One of the most apparent benefits exercise can bring about is weight loss and weight management. A whole host of research, including studies from the Journal of Applied Physiology, highlight how a combination of aerobic exercise and resistance training (using weights, machines or bodyweight to train muscles) can have a positive impact on fat levels and waist circumference among overweight subjects. Resistance training has been shown to contribute to the development of muscle mass, changes in body composition and fat reduction.
Just moderate-intensity aerobic activity, such as walking, can make serious in-roads into weight loss, too. In one recently published study, from the London School of Economics, researchers found that brisk walking – when done regularly enough – was as good as gym training for those looking to lose or maintain their weight.
Interestingly, a study of 50,000 patients between 1999 and 2012 found that those who walked regularly had lower body mass indexes (BMIs) than patients who took part in high-intensity exercise.
Although the results aren’t and shouldn’t be immediate, regular exercise in conjunction with a balanced diet has been shown to be the safest, most effective means of shedding fat and keeping it off.
“The body fuels exercise with energy drawn from within – from blood sugars and body fat,” explains Prof Brewer. “In order to lose weight and reduce body fat levels you need to create a calorie deficit – burning more calories than you consume. To burn off 2lbs (1kg) of fat costs around 8,000-9,000 calories.” Running a marathon will only hit around a third of that figure. By creating a daily deficit of 500 calories, through heart-rate raising exercise and controlling your calorie intake, you can make serious in-roads into your body fat percentages.
Researchers from the University of Western Australia have also found that running contributed to weight control by regulating appetite. Runners performing interval sessions in a trial reported fewer cravings for snacks as a result of the exercise regime curtailing the production of ghrelin, nicknamed the ‘hunger hormone’.
“Exercise keeps us mentally fit too.”
Aerobic exercise, or a combination of aerobic and muscle-strengthening activities, three to five times a week for 30 to 60 minutes can help maintain learning and keep judgement skills sharp.

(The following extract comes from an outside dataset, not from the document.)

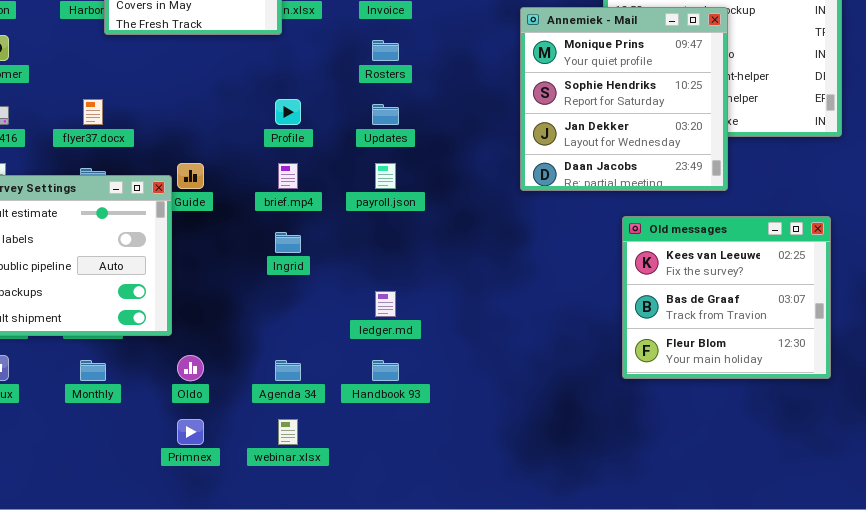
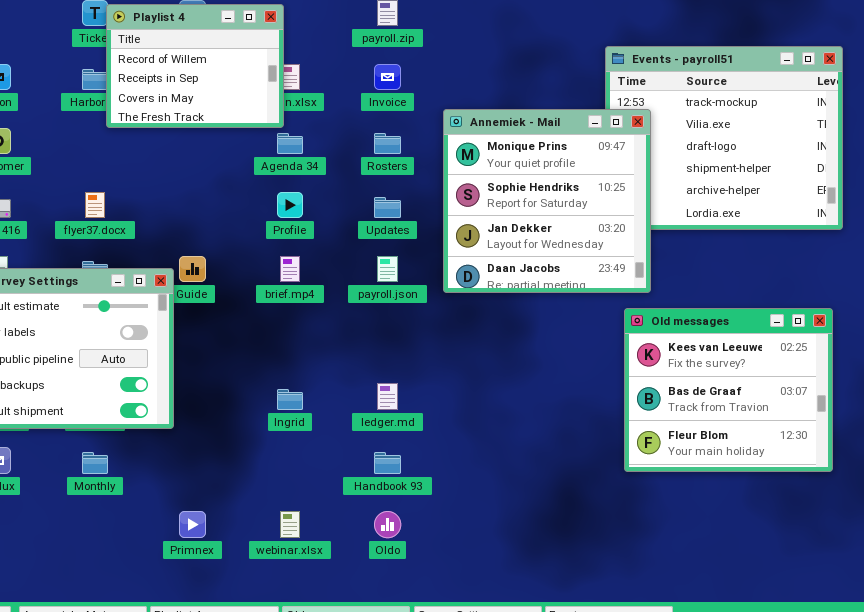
Annemiek - Mail: [520,7,728,191] -> [443,109,651,293], moved
Ingrid: [275,232,301,253] -> [277,389,303,410], moved
Oldo: [177,355,204,381] -> [374,511,401,538], moved
Agenda 34: [275,360,301,381] -> [277,133,303,154], moved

Recent research even suggests that exercise throughout one’s lifetime can play a major role in battling the onset of age-related ailments, such as dementia. Several studies, including one from Japan published in the International Journal of Sports Medicine and another presented at the 2015 Alzheimer’s Association International Conference found that both regular aerobic exercise and some forms of resistance training improved hippocampus-related memory and slowed down cognitive decline.
A study from the University of Montreal noted that those of us who use the weight room to build muscle may be giving the brain a lift, too. The study suggests that the raised levels of growth factor 1 (IGF-1) caused by resistance training helps in neuron (brain cell) growth and longevity.
Natural exercise supplements
A natural stimulant found in tea, coffee, cocoa and colas, caffeine has long been known to enhance performance. Lower doses of caffeine (about 200mg or <3mg per kg body mass) are thought to help improve alertness, mood and concentration during and after exercise, with few if any adverse side effects.
Cherries are a great source of antioxidants, including vitamins A and C, as well as anthocyanins – red, blue, and purple pigments that have potent antioxidant properties. Drinking cherry juice, which contains these components, may help to reduce inflammation and ease muscle soreness after exercise.
Lean red meat is an important source of essential nutrients, including iron, zinc and energy-yielding B-vitamins. Female endurance runners in particular are vulnerable to iron deficiencies and so should try to include lean red meat regularly within their diets.
PROTEIN(Essential amino acids)
Protein is needed during exercise to offset muscle wasting, which can occur when protein intakes are inadequate. High-quality protein, such as that found in fish or red meat, can help to maintain muscle size and strength, particularly when combined with resistance training.